My First question and request would be to point out any bad practices / mistakes that I have overlooked (although the code works with VC 2015).
Subjective, but the code looks fine to me. Although you are not synchronizing threads (some std::mutex in logger would do the trick).
Also note that this:
std::thread threadPool[THREADS_NUM];
auto logger = std::make_shared<Logger>("test.log");
for (int i = 0; i < THREADS_NUM; ++i)
{
threadPool[i] = std::thread(spawnThread, i, logger);
threadPool[i].join();
}
is pointless. You create a thread, join it and then create a new one. I think this is what you are looking for:
std::vector<std::thread> threadPool;
auto logger = std::make_shared<Logger>("test.log");
// create all threads
for (int i = 0; i < THREADS_NUM; ++i)
threadPool.emplace_back(spawnThread, i, logger);
// after all are created join them
for (auto& th: threadPool)
th.join();
Now you create all threads and then wait for all of them.

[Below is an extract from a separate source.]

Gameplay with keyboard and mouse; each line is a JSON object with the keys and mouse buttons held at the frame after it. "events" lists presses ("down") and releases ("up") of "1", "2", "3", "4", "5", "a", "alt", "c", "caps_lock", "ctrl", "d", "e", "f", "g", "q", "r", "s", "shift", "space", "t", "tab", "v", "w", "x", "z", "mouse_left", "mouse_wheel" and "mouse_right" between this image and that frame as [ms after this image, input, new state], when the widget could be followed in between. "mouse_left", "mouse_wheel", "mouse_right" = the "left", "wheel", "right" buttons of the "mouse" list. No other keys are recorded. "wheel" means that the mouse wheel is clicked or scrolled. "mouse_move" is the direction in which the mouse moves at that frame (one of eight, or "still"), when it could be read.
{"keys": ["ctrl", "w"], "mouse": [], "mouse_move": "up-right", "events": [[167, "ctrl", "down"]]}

Not one by one.
Secondly and this is what is my main concern is that I'm not closing the file handle, and I'm not sure If that causes any issues. If it does when and how would be the most appropriate way to close it?
And when do you want to close it? After each write? That would be a redundant OS work with no real benefit. The file is supposed to be open through entire program's lifetime. Therefore there is no reason to close it manually at all. With graceful exit std::ofstream will call its destructor that closes the file. On non-graceful exit the os will close all remaining handles anyway.
Flushing a file's buffer (possibly after each write?) would be helpful though.
Lastly and correct me if I'm wrong I don't want to "pause" a thread while another thread is writing. I'm writing line by line each time. Is there any case that the output messes up at some point?
Yes, of course. You are not synchronizing writes to the file, the output might be garbage. You can actually easily check it yourself: spawn 10000 threads and run the code. It's very likely you will get a corrupted file.
There are many different synchronization mechanisms. But all of them are either lock-free or lock-based (or possibly a mix). Anyway a simple std::mutex (basic lock-based synchronization) in the logger class should be fine.